From the entries below, write out each line from the one with "Читайте также" to the one with "der Halbinsel Itapagipe. Mit", including both of those lines.

*** Block opens ***

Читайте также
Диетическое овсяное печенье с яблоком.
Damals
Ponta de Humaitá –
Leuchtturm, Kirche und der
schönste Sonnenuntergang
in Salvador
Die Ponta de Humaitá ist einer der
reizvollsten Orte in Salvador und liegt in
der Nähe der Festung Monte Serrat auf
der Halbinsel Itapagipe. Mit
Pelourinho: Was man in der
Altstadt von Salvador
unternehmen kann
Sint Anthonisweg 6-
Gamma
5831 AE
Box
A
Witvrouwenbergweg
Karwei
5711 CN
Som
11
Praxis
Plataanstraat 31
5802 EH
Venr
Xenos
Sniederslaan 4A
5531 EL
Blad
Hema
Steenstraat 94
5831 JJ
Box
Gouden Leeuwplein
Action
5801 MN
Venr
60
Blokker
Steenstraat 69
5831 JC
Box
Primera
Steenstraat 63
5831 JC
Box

*** Block closes ***
*** Block opens ***

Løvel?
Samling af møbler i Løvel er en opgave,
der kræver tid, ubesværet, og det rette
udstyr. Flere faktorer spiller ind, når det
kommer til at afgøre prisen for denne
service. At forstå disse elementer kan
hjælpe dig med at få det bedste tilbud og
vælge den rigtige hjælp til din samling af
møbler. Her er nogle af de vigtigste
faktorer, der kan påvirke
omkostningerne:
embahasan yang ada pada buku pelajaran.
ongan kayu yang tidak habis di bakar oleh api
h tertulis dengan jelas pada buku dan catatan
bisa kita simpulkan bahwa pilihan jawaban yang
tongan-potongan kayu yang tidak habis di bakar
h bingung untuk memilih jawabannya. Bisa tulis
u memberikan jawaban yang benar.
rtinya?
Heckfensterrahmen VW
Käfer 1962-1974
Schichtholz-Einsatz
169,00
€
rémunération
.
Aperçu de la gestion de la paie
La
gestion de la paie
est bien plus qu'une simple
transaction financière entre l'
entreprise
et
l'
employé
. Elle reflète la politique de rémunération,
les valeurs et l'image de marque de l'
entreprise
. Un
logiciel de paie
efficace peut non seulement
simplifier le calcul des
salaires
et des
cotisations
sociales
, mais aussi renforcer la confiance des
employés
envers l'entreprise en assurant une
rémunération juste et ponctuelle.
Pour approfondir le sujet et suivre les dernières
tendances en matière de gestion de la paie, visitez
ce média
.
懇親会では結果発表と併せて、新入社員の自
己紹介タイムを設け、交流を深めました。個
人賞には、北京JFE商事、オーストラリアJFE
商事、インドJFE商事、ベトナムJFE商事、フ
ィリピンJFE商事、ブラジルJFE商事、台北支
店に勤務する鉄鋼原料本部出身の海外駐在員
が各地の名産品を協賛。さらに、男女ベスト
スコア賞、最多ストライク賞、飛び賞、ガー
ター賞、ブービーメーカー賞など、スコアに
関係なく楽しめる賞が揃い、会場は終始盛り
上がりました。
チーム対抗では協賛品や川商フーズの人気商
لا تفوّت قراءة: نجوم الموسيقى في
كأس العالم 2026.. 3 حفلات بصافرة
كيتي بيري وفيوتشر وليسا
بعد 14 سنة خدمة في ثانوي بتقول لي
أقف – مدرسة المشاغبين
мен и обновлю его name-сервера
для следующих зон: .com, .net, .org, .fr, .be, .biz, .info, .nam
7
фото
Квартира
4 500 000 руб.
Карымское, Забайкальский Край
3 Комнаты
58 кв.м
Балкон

*** Block closes ***

Task answer:
Читайте также
Диетическое овсяное печенье с яблоком.
Damals
Ponta de Humaitá –
Leuchtturm, Kirche und der
schönste Sonnenuntergang
in Salvador
Die Ponta de Humaitá ist einer der
reizvollsten Orte in Salvador und liegt in
der Nähe der Festung Monte Serrat auf
der Halbinsel Itapagipe. Mit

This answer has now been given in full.